Monday, January 28, 2008
The Figure above shows a simulation of transit timings if additional planets are present. The primary planet has a mass of 0.69 times the Jupiter and an orbital period of approximately 3.52 days. The colours indicate the mass of secondary planet, ranging from 1 to 100 times the mass of the Earth. The scale on the bottom shows the period of the secondary planet ranging from 1 to 17 days. The scale on the left indicates the change in the occurrence of the transit event. It is a log scale (0 -> 1 sec, 1 -> 10 sec, 2-> 100 sec and so on..).
Long term monitoring of transiting systems gives the opportunity to possibly discover other Earth-sized planets outside out Solar System.
Friday, January 25, 2008
For HR 1613 we obtained 8.5 days of data that is nearly continuous. The result is that we can resolve individual frequencies that compose the lightcurve shape. Mathematically, we want to fit a function consisting of sine curves that have different frequencies, amplitudes and phases. Fitting an equation of this form in a non-linear problem. This means that finding a set of parameters that best fits the data is tricky business.
One method of estimating the best fit parameters is to use a Fourier Transform (in this case, discrete=DFT) to estimate parameters. The method is simple to describe:
1. Perform the DFT of dataset
2. Record the frequency and phase with the highest amplitude
3. use DFT info as guess for fit solution. Then optimize solution.
4. remove solution from original data set to produce residuals.

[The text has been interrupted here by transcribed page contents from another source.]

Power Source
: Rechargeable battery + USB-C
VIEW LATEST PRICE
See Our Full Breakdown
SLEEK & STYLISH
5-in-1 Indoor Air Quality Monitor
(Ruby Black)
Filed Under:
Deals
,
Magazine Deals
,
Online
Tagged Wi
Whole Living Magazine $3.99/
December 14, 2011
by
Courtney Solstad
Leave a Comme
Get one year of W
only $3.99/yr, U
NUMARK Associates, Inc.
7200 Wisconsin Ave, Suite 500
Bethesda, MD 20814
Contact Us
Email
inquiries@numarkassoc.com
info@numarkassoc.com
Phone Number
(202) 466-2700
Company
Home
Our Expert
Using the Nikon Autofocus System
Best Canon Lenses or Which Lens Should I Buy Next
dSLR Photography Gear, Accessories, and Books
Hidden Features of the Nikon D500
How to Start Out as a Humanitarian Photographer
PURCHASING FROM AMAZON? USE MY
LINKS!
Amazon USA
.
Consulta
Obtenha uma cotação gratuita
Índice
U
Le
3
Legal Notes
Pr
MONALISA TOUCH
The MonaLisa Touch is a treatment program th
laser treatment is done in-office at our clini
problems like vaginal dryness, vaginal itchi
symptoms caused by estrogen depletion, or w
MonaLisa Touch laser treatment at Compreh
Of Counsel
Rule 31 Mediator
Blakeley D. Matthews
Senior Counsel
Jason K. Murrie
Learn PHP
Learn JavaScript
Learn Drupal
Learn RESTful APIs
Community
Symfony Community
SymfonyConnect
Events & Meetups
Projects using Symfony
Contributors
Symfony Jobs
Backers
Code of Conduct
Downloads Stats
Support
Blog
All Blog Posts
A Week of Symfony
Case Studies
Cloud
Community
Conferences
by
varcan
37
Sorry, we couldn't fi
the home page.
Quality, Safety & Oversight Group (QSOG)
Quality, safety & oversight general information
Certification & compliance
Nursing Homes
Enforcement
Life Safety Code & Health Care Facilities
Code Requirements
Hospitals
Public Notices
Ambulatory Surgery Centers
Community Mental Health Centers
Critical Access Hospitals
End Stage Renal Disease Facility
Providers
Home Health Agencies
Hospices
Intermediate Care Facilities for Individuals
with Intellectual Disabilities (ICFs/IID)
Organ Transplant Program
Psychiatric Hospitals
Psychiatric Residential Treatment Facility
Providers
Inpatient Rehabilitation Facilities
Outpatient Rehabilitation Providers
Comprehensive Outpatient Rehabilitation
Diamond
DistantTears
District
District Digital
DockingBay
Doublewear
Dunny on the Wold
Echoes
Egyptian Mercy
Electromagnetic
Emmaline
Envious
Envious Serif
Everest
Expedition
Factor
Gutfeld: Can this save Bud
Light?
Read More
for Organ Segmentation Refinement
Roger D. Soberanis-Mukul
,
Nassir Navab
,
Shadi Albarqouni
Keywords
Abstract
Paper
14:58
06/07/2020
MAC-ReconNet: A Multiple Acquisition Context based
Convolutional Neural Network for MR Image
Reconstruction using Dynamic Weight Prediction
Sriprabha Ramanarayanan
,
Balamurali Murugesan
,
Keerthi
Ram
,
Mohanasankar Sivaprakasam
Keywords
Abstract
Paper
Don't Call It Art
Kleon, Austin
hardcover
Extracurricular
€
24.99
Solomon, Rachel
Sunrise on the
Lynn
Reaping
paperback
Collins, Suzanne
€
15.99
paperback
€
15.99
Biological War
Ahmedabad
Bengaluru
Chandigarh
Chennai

5. Perform DFT on residuals.
6. Find next highest amplitude.
7. add new frequency to solution and optimize again.
8. repeat 4-7 until there are no significant frequencies remaining in the DFT.
There are some hiccups along the way. The above method does not guarantee that you have found the best solution. Also, your solution parameters may become degenerate if two frequencies are inserted in the solution that are seperated less than the resolution afforded by your observations.
The best way around resolution problems, is to gather more observations! Otherwise, one must be quite careful about claims one may make based on a non-linear model as you may not have found the best solution. The Figure above shows a solution for HR 1613. So far I am not convinced that is a unique solution and it will be very difficult to get new observations. So I'm working on methods to test the uniqueness by efficiently exploring the local parameter space for the model parameters to find other local-minimum/maximum.
Thursday, January 24, 2008
Anyways, I lost track of blogging as I was busy finishing my thesis, defending, finding a job and moving. Well that's all done now. I successfully defended and submitted the thesis. I am no longer a student. Being a poor grad student was being to really suck, now I can be a not-so-poor poctdoc. As a result, I've moved from Vancouver to San Jose and now work at NASA-Ames with the Kepler project. That alone should give me plenty to chat about in the future.
I've been working recently on trying to publish some results on the binary system system HR 1613. The figure above shows an 8.5 days observing campaign from the MOST satellite. The magenta lightcurve at the bottom shows the variability of the stellar system.
The primary, more massive, member of the system is a 1.5 solar mass main-sequency star (A9 V) and the secondary is a less massive and intrinsically less bright K or M-dwarf star. The A9V star shows variability on the time scale of a day. It appears to be gamma Doradus type pulsations. I've discussed these type of pulsations before in my study of the star BD+18 4914. The interpretation is that these are g-modes which may be driven by the star itself or excited by tidal interaction with the companion star.
The other 4 lightcurves show a wide range of stellar activity for different temperatures and mass. The top (red) curve shows a hotter, more massive A-type star which shows variability on the timescale of an hour. These are interpreted as p-mode pulsations and the star is likely a delta Scuti type pulsator. The next (green) curve shows a star with a very similar temperature, but does not show any intrinsic variability. It's evolutionary stage is unknown. The 1 day modulation that you can see by eye in the light curve is an instrumental artifact. It was purposely left in the lightcurve to show its effect on the photometry.
The middle curve (blue) shows a relatively hotter B star. The variability pattern and stellar classification are consistent with being a beta Cephei type star. The next curve (cyan) shows a cooler K-type star. The erratic behaviour in the lightcurve is likely caused by spots on the surface of the star which rotate out of view as the star rotates and change shape as influenced by the stars magnetic field.
Each star shows a unique lightcurve which we can use to probe the internal structure of star, which inturn allows us to infer the star's past and future. It's a very interesting science, to understand the points of light that we see on a clear night.